### Your task
Please copy the part that opens with the line containing "on Monday run?" and closes with the line containing "10:15 AM -- after", word for word, both of those lines included.

### Records shown
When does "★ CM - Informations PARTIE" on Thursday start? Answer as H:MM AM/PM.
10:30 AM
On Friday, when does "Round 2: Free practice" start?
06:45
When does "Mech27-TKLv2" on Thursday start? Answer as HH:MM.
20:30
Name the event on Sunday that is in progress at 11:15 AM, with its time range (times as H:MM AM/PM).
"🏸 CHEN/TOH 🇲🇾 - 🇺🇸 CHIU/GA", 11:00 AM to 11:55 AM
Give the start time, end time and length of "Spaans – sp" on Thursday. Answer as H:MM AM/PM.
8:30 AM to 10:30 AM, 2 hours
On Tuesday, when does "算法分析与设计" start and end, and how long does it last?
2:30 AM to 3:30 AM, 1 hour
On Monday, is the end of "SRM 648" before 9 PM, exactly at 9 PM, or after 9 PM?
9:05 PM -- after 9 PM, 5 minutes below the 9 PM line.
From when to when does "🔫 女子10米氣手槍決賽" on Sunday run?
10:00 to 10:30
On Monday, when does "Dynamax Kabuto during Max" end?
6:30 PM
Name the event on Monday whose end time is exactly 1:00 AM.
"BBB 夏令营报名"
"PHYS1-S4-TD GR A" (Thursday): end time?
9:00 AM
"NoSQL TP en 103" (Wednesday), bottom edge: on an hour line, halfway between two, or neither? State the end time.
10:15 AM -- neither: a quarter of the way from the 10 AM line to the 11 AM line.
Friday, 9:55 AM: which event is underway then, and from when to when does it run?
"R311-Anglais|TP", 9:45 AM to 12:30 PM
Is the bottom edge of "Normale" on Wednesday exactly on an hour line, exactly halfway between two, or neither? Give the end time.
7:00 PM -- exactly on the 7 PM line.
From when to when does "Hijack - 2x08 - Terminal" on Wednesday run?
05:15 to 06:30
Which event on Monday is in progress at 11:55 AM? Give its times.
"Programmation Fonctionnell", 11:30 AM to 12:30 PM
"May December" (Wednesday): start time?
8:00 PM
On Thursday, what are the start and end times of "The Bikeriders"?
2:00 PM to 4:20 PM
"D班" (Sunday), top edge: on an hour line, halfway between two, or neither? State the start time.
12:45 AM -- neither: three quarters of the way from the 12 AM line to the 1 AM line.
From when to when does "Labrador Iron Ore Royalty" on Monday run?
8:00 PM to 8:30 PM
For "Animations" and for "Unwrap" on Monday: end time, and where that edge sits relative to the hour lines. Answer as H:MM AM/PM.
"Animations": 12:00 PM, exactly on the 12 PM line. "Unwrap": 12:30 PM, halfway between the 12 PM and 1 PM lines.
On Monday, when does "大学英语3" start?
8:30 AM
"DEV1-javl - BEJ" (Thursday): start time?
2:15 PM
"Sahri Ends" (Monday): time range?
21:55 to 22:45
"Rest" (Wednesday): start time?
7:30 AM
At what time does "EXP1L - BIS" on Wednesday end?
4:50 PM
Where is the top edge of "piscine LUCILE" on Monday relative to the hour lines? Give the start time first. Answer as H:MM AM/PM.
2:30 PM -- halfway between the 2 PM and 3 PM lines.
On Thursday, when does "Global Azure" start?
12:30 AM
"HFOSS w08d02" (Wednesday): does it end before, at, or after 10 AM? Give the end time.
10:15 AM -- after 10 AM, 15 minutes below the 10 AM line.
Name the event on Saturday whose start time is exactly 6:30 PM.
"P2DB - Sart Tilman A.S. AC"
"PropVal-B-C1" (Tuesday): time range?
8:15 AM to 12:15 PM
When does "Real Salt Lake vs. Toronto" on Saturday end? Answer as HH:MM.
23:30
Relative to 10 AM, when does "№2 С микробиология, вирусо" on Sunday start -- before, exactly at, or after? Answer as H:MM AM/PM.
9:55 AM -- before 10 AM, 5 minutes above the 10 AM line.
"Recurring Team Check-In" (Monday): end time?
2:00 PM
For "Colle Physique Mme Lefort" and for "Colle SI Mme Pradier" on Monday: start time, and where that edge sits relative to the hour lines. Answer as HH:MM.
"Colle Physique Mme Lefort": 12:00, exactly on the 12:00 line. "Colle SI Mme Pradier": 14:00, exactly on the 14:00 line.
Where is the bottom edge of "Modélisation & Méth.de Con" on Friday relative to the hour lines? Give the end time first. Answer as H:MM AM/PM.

### Answer for the task
From when to when does "Labrador Iron Ore Royalty" on Monday run?
8:00 PM to 8:30 PM
For "Animations" and for "Unwrap" on Monday: end time, and where that edge sits relative to the hour lines. Answer as H:MM AM/PM.
"Animations": 12:00 PM, exactly on the 12 PM line. "Unwrap": 12:30 PM, halfway between the 12 PM and 1 PM lines.
On Monday, when does "大学英语3" start?
8:30 AM
"DEV1-javl - BEJ" (Thursday): start time?
2:15 PM
"Sahri Ends" (Monday): time range?
21:55 to 22:45
"Rest" (Wednesday): start time?
7:30 AM
At what time does "EXP1L - BIS" on Wednesday end?
4:50 PM
Where is the top edge of "piscine LUCILE" on Monday relative to the hour lines? Give the start time first. Answer as H:MM AM/PM.
2:30 PM -- halfway between the 2 PM and 3 PM lines.
On Thursday, when does "Global Azure" start?
12:30 AM
"HFOSS w08d02" (Wednesday): does it end before, at, or after 10 AM? Give the end time.
10:15 AM -- after 10 AM, 15 minutes below the 10 AM line.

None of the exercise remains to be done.